■ THE PROBLEM ■
Copy out the whole forum thread on whether black German shepherds shed less, word for word.

■ TEXT SEGMENT ■
□ □ □ □ □

# To anyone with a black shepherd



## jone (May 4, 2009)

Is it true that the black colored GSDs shed less than the other colors? I had a blk/tan that shed like crazy and thought they all did. Someone just told me the solid blacks aren't heavy shedders.
True? Or myth?


----------



## GSDBESTK9 (Mar 26, 2002)

Myth


----------



## Fodder (Oct 21, 2007)

shedding depends on coat type, lines, diet, climate, etc... not on color.

that said... black shepherds are more prevalent in certain lines (working) and tend not to have the plushiness of a show coat (not to be confused with a longcoat).

i have a bi color (predonimantly black) with a very short coat and she sheds like crazy TO ME, but someone who has a shepherd with more hair/undercoat, they'd probably think that her shedding is nothing.

so i guess i'm saying its a myth... but not a well known in in my opinion as this is my first time ever hearing such a thing.


----------



## jone (May 4, 2009)

aww. too good to be true. we'd all have black then wouldn't we.
a breeder told me this and although i never heard it before, i was willing to believe. 
thanks for your reply. you have a black?


----------



## flyinghayden (Oct 7, 2005)

Big myth. I will get a photo sometime of Perles kennel on my gold colored carpet. There is a black ring that goes all the way around it about 1 1/2 feet out. A nest Big Bird would be proud of.

□ □ □ □ □

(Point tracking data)

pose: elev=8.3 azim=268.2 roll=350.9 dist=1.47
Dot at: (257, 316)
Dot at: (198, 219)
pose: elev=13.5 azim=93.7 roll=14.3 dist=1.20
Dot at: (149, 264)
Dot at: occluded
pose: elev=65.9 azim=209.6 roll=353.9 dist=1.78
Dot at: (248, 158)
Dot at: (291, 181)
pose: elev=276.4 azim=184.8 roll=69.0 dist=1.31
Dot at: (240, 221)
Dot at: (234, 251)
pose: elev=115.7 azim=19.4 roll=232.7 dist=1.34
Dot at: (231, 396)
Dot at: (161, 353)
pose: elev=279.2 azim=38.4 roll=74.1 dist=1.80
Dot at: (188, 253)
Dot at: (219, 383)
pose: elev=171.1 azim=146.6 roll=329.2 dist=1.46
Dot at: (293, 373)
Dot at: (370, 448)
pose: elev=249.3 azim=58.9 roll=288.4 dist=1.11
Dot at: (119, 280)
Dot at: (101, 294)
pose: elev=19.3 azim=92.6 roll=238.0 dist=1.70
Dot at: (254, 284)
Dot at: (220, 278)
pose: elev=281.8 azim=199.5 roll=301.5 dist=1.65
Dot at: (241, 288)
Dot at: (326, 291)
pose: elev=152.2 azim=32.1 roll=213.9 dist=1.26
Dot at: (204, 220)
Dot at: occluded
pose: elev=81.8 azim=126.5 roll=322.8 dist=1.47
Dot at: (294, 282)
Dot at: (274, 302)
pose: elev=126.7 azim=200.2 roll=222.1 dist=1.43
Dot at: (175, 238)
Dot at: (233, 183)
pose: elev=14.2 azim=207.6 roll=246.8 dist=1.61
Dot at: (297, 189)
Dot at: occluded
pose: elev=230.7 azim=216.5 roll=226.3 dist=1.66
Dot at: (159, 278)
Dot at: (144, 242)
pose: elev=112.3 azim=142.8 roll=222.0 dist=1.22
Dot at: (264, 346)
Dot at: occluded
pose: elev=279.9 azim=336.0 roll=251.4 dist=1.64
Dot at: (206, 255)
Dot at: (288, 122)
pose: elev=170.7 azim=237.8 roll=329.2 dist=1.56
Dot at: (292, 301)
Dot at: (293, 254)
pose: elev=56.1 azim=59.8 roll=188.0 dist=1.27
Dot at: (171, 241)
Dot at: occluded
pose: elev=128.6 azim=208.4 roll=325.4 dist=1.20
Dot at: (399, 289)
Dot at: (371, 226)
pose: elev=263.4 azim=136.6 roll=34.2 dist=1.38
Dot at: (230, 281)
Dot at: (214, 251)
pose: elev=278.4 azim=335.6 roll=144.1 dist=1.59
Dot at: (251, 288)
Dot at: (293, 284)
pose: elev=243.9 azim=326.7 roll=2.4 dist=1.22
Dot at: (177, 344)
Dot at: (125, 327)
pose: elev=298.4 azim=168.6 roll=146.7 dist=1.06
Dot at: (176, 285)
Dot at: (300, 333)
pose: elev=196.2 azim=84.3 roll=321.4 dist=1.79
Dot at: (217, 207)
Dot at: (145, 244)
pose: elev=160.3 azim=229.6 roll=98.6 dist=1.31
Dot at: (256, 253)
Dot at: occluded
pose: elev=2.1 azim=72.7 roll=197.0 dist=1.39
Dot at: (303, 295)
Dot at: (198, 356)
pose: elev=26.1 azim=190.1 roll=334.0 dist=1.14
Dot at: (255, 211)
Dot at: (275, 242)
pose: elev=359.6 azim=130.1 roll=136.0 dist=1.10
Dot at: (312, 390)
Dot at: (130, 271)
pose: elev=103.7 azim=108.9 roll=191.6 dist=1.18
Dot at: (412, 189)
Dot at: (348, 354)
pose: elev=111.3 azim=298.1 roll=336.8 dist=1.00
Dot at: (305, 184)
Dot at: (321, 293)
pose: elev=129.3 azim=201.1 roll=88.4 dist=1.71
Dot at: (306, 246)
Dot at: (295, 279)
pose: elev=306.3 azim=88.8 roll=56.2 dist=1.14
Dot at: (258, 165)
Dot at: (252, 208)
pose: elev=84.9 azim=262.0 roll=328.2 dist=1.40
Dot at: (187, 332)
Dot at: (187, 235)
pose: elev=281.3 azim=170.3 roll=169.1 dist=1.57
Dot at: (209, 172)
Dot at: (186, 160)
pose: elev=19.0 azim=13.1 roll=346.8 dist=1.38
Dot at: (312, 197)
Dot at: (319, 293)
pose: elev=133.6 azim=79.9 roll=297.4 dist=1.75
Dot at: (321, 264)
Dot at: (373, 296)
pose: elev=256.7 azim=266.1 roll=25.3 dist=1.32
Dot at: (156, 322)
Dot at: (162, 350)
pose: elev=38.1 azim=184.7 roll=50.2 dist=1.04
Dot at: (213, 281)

□ □ □ □ □

■ RESPONSE BELOW ■
# To anyone with a black shepherd



## jone (May 4, 2009)

Is it true that the black colored GSDs shed less than the other colors? I had a blk/tan that shed like crazy and thought they all did. Someone just told me the solid blacks aren't heavy shedders.
True? Or myth?


----------



## GSDBESTK9 (Mar 26, 2002)

Myth


----------



## Fodder (Oct 21, 2007)

shedding depends on coat type, lines, diet, climate, etc... not on color.

that said... black shepherds are more prevalent in certain lines (working) and tend not to have the plushiness of a show coat (not to be confused with a longcoat).

i have a bi color (predonimantly black) with a very short coat and she sheds like crazy TO ME, but someone who has a shepherd with more hair/undercoat, they'd probably think that her shedding is nothing.

so i guess i'm saying its a myth... but not a well known in in my opinion as this is my first time ever hearing such a thing.


----------



## jone (May 4, 2009)

aww. too good to be true. we'd all have black then wouldn't we.
a breeder told me this and although i never heard it before, i was willing to believe. 
thanks for your reply. you have a black?


----------



## flyinghayden (Oct 7, 2005)

Big myth. I will get a photo sometime of Perles kennel on my gold colored carpet. There is a black ring that goes all the way around it about 1 1/2 feet out. A nest Big Bird would be proud of.